Flipping through those pages awoke something in me that had been sleeping.  I smiled as I scanned my marked-up pages of The Crucible, the student discussions about The Great Gatsby, and the study guide I wrote about Oedipus Rex and the Greek theater.  I thought about the hours I spent in rehearsal with my students, running lines, changing blocking, freaking out that the show was going to flop only to have them totally rock it just in time.

Radium Girls - Sauk Prairie High School, 2010

Oh my goodness, friends.  I had almost forgotten how much I loved it.

Theater gets inside you and takes residence.  It grabs a hold of you and refuses to let go.  It's the only way I know of to really walk in another person's shoes and explore what it is really like to be human and to FEEL it all the way in your gut.  I remembered watching my students just crush their opening night performance of the play above and I got shivers up my spine during scenes where their emotions came pouring out of them and the lines weren't just words they memorized, but became a very real and living thing.

It was one of the proudest moments in my teaching career.  And it came while I sat in a dark booth, wearing a headset, and watching my students on stage.

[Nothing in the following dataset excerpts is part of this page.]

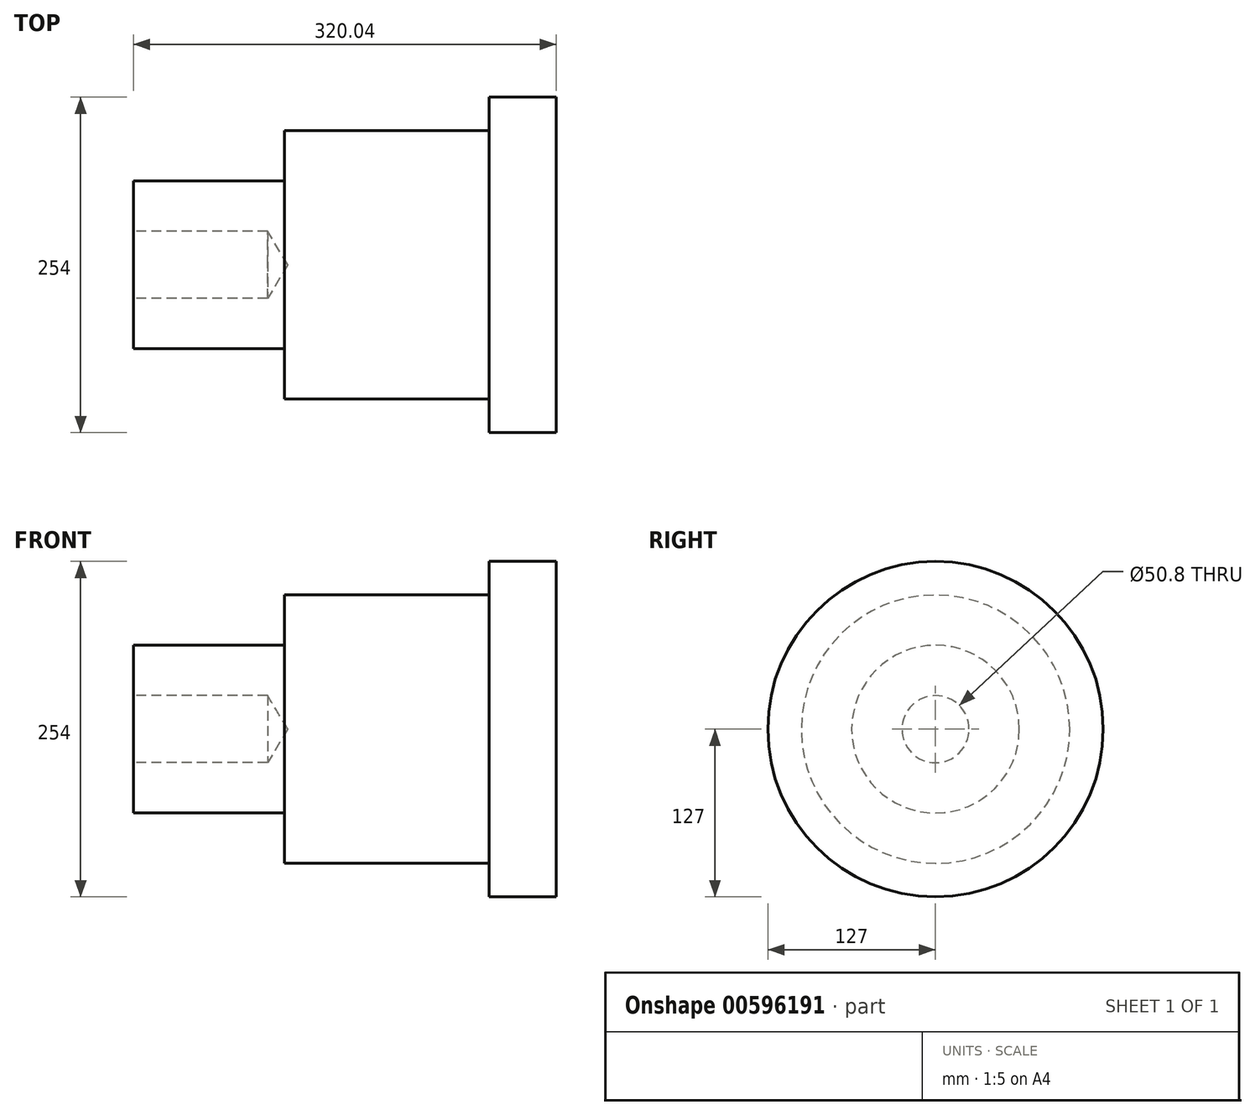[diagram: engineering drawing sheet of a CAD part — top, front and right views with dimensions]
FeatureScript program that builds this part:
annotation { "Feature Type Name" : "Feature", "Feature Type Description" : "" }
export const myFeature = defineFeature(function(context is Context, id is Id, definition is map)
    precondition{}
    {
        {
            var Q0;
            Q0=qCreatedBy(makeId("Front.planeOp"),FACE);
            var sketch = newSketch(context, id + "F0", { "sketchPlane" : qUnion([Q0])});
            skLineSegment(sketch, "E0", {"start": v(0, 0) * mm, "end": v(0, 127) * mm});
            skLineSegment(sketch, "E1", {"start": v(0, 127) * mm, "end": v(-50.8, 127) * mm});
            skLineSegment(sketch, "E2", {"start": v(-50.8, 127) * mm, "end": v(-50.8, 0) * mm});
            skLineSegment(sketch, "E3", {"start": v(-50.8, 0) * mm, "end": v(-50.8, 101.6) * mm});
            skLineSegment(sketch, "E4", {"start": v(-50.8, 101.6) * mm, "end": v(-205.74, 101.6) * mm});
            skLineSegment(sketch, "E5", {"start": v(-205.74, 101.6) * mm, "end": v(-205.74, 0) * mm});
            skLineSegment(sketch, "E6", {"start": v(-205.74, 0) * mm, "end": v(-205.74, 63.5) * mm});
            skPoint(sketch, "E6.endSnap0", {"position": v(0, 63.5) * mm});
            skPoint(sketch, "E6.endSnap1", {"position": v(-205.74, 50.8) * mm});
            skLineSegment(sketch, "E7", {"start": v(-205.74, 63.5) * mm, "end": v(-320.04, 63.5) * mm});
            skLineSegment(sketch, "E8", {"start": v(-320.04, 63.5) * mm, "end": v(-320.04, 0) * mm});
            skLineSegment(sketch, "E9", {"start": v(-320.04, 0) * mm, "end": v(-320.04, 22.44) * mm});
            skLineSegment(sketch, "E10", {"start": v(-320.04, 0) * mm, "end": v(0, 0) * mm});
            skSolve(sketch);
        }
        {
            var Q0;
            Q0 = qSketchRegion(id + "F0", true);
            var Q1;
            Q1=sQuery(id+"F0.wireOp",EDGE,"E10");
            revolve(context, id + "F1", {"entities" : qUnion([Q0]), "axis" : qUnion([Q1]), "revolveType" : RevolveType.FULL});
        }
        {
            var Q0;
            Q0=makeQuery(id+"F1.opRevolve","SWEPT_FACE",FACE,{"disambiguationData":[OSD([sQuery(id+"F0.wireOp",EDGE,"E8"),sQuery(id+"F0.wireOp",EDGE,"E9")])]});
            var sketch = newSketch(context, id + "F2", { "sketchPlane" : qUnion([Q0])});
            skPoint(sketch, "E11", {"position": v(0, 0) * mm});
            skSolve(sketch);
        }
        {
            var Q0;
            Q0=sQuery(id+"F2.wireOp",VERTEX,"E11");
            var Q1;
            Q1=makeQuery(id+"F1.opRevolve","SWEPT_BODY",BODY,{"disambiguationData":[OSD([sQuery(id+"F0.wireOp",EDGE,"E0"),sQuery(id+"F0.wireOp",EDGE,"E1"),sQuery(id+"F0.wireOp",EDGE,"E2"),sQuery(id+"F0.wireOp",EDGE,"E4"),sQuery(id+"F0.wireOp",EDGE,"E5"),sQuery(id+"F0.wireOp",EDGE,"E7"),sQuery(id+"F0.wireOp",EDGE,"E8"),sQuery(id+"F0.wireOp",EDGE,"E9"),sQuery(id+"F0.wireOp",EDGE,"E10")])]});
            hole(context, id + "F3", {"style" : HoleStyle.SIMPLE, "endStyle" : HoleEndStyle.BLIND, "holeDiameter" : 50.8 * mm, "majorDiameter" : 6.35 * mm, "holeDepth" : 101.6 * mm, "isTappedThrough" : true, "tappedDepth" : 12.7 * mm, "tapClearance" : 3, "locations" : qUnion([Q0]), "scope" : qUnion([Q1])});
        }
    });
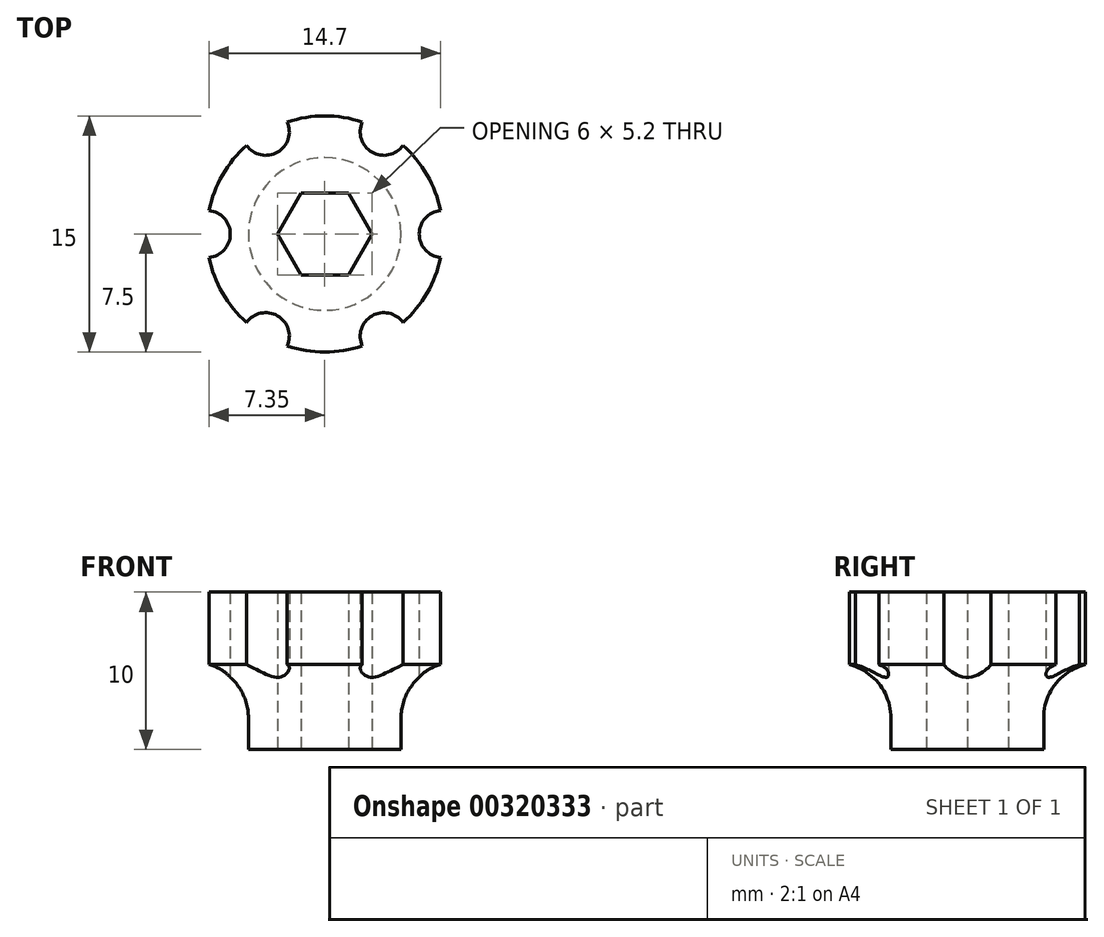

Somehow I just know that jumping right back into the role of public school English teacher isn't right for me anymore.  There have been significant changes in the landscape of teaching since I stepped away to stay home with the kids and the climate is completely different now.  The buzzwords are different.  Heck, I'm not even sure what "Common Core" is....let alone how to teach it.  But more than that, I have had an increasingly stronger feeling over the last year or so that the future of my career might take me back through the public school system, but it's not going to be the destination. 

There's something else out there for me.  Something that will incorporate my education, my experience, my gifts, and my passions. 

Then just a couple weeks ago a friend of mine asked me an incredible question - "What would be your dream job?"  I wasn't surprised to find that "teaching" was not what came out of my mouth, but I was a little surprised when I found myself chatting away about how I would love to work for a professional theater company in the area of education so I could research, write, teach, develop curriculum, and work with students all under the umbrella of theater, where I feel most at home.  If I hadn't been driving at the time, I'm sure I would have started flapping my hands all over the place again.

That conversation kept bugging me, nagging at me in the back of my mind.  What if?  What if a job like that actually exists?

So I found myself on the website for Milwaukee Repertory Theater.  Clicking on "Jobs at the Rep."  Reading the description for the position of "Education Department Intern" and feeling like it was more like a personals ad written just for me.

I have no idea how I would fit it in my schedule or our budget.
I have no idea who would watch the kids.
I have no idea if I'm out of my mind.